___ Material to process ___

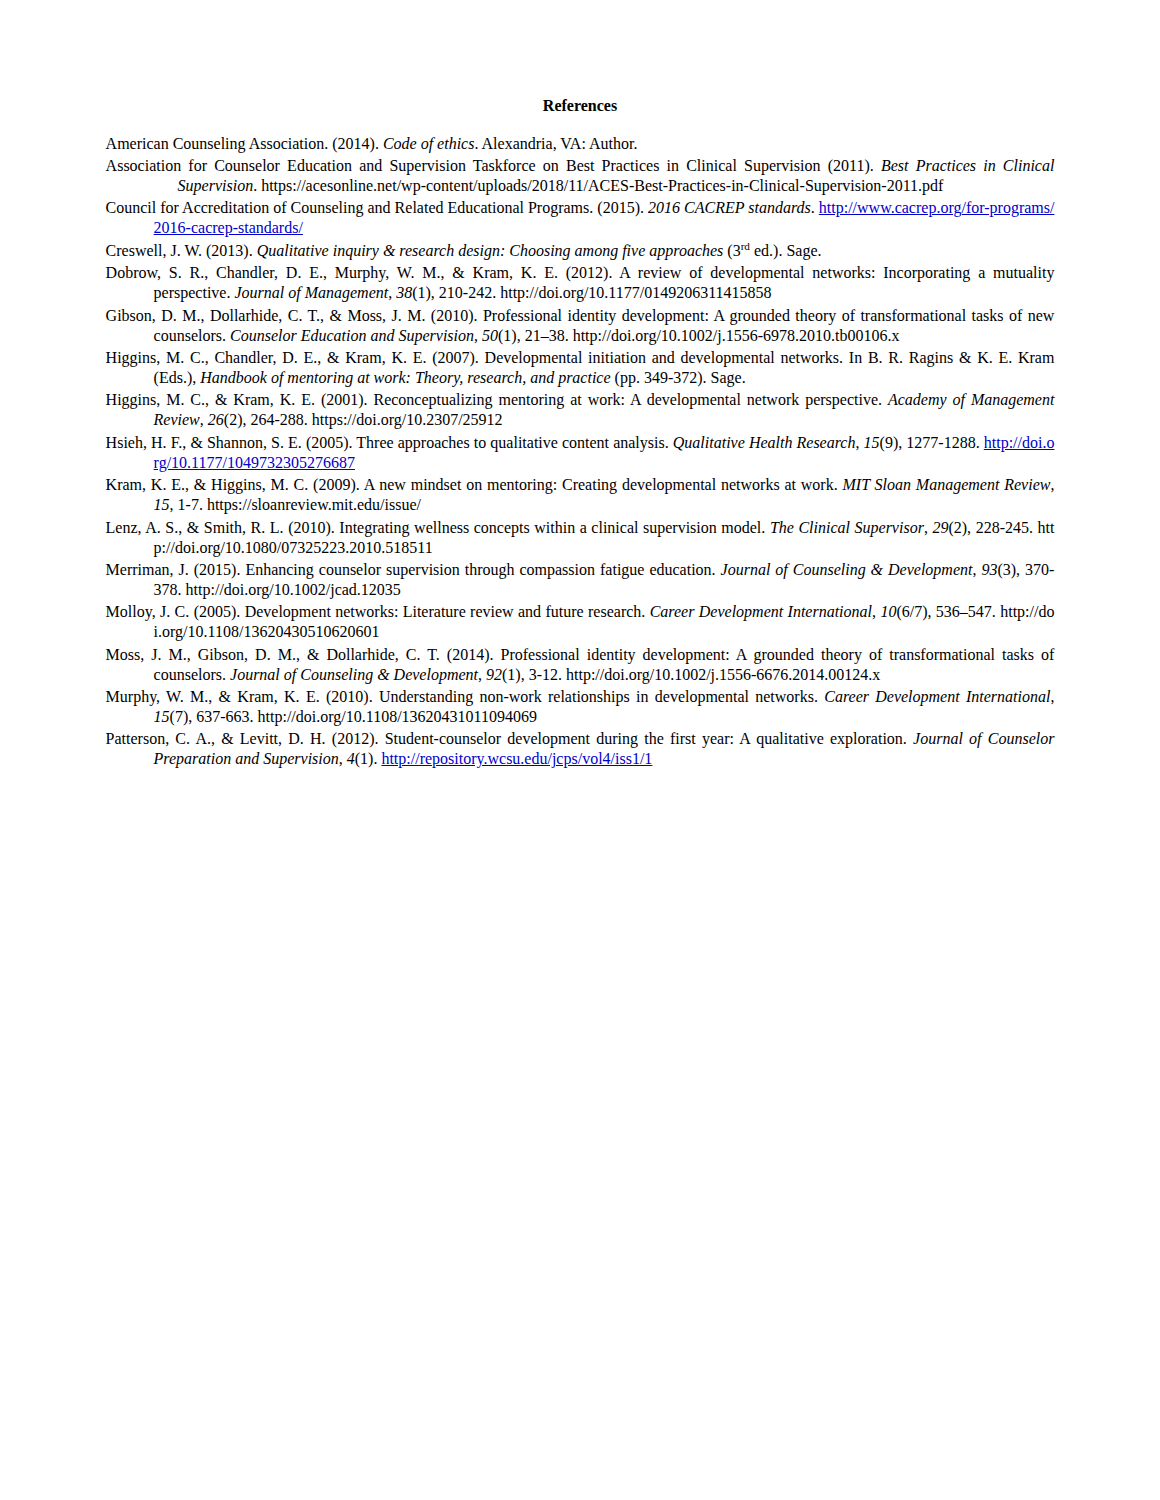References
American Counseling Association. (2014). Code of ethics. Alexandria, VA: Author.
Association for Counselor Education and Supervision Taskforce on Best Practices in Clinical Supervision (2011). Best Practices in Clinical Supervision. https://acesonline.net/wp-content/uploads/2018/11/ACES-Best-Practices-in-Clinical-Supervision-2011.pdf
Council for Accreditation of Counseling and Related Educational Programs. (2015). 2016 CACREP standards. http://www.cacrep.org/for-programs/2016-cacrep-standards/
Creswell, J. W. (2013). Qualitative inquiry & research design: Choosing among five approaches (3rd ed.). Sage.
Dobrow, S. R., Chandler, D. E., Murphy, W. M., & Kram, K. E. (2012). A review of developmental networks: Incorporating a mutuality perspective. Journal of Management, 38(1), 210-242. http://doi.org/10.1177/0149206311415858
Gibson, D. M., Dollarhide, C. T., & Moss, J. M. (2010). Professional identity development: A grounded theory of transformational tasks of new counselors. Counselor Education and Supervision, 50(1), 21–38. http://doi.org/10.1002/j.1556-6978.2010.tb00106.x
Higgins, M. C., Chandler, D. E., & Kram, K. E. (2007). Developmental initiation and developmental networks. In B. R. Ragins & K. E. Kram (Eds.), Handbook of mentoring at work: Theory, research, and practice (pp. 349-372). Sage.
Higgins, M. C., & Kram, K. E. (2001). Reconceptualizing mentoring at work: A developmental network perspective. Academy of Management Review, 26(2), 264-288. https://doi.org/10.2307/25912
Hsieh, H. F., & Shannon, S. E. (2005). Three approaches to qualitative content analysis. Qualitative Health Research, 15(9), 1277-1288. http://doi.org/10.1177/1049732305276687
Kram, K. E., & Higgins, M. C. (2009). A new mindset on mentoring: Creating developmental networks at work. MIT Sloan Management Review, 15, 1-7. https://sloanreview.mit.edu/issue/
Lenz, A. S., & Smith, R. L. (2010). Integrating wellness concepts within a clinical supervision model. The Clinical Supervisor, 29(2), 228-245. http://doi.org/10.1080/07325223.2010.518511
Merriman, J. (2015). Enhancing counselor supervision through compassion fatigue education. Journal of Counseling & Development, 93(3), 370-378. http://doi.org/10.1002/jcad.12035
Molloy, J. C. (2005). Development networks: Literature review and future research. Career Development International, 10(6/7), 536–547. http://doi.org/10.1108/13620430510620601
Moss, J. M., Gibson, D. M., & Dollarhide, C. T. (2014). Professional identity development: A grounded theory of transformational tasks of counselors. Journal of Counseling & Development, 92(1), 3-12. http://doi.org/10.1002/j.1556-6676.2014.00124.x
Murphy, W. M., & Kram, K. E. (2010). Understanding non-work relationships in developmental networks. Career Development International, 15(7), 637-663. http://doi.org/10.1108/13620431011094069
Patterson, C. A., & Levitt, D. H. (2012). Student-counselor development during the first year: A qualitative exploration. Journal of Counselor Preparation and Supervision, 4(1). http://repository.wcsu.edu/jcps/vol4/iss1/1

___

> [Task to complete]: Output exactly the lines from the first line of the records through the line containing "Creswell, J. W.". Leave out every picture.

> [Answer to this exercise]:
References
American Counseling Association. (2014). Code of ethics. Alexandria, VA: Author.
Association for Counselor Education and Supervision Taskforce on Best Practices in Clinical Supervision (2011). Best Practices in Clinical Supervision. https://acesonline.net/wp-content/uploads/2018/11/ACES-Best-Practices-in-Clinical-Supervision-2011.pdf
Council for Accreditation of Counseling and Related Educational Programs. (2015). 2016 CACREP standards. http://www.cacrep.org/for-programs/2016-cacrep-standards/
Creswell, J. W. (2013). Qualitative inquiry & research design: Choosing among five approaches (3rd ed.). Sage.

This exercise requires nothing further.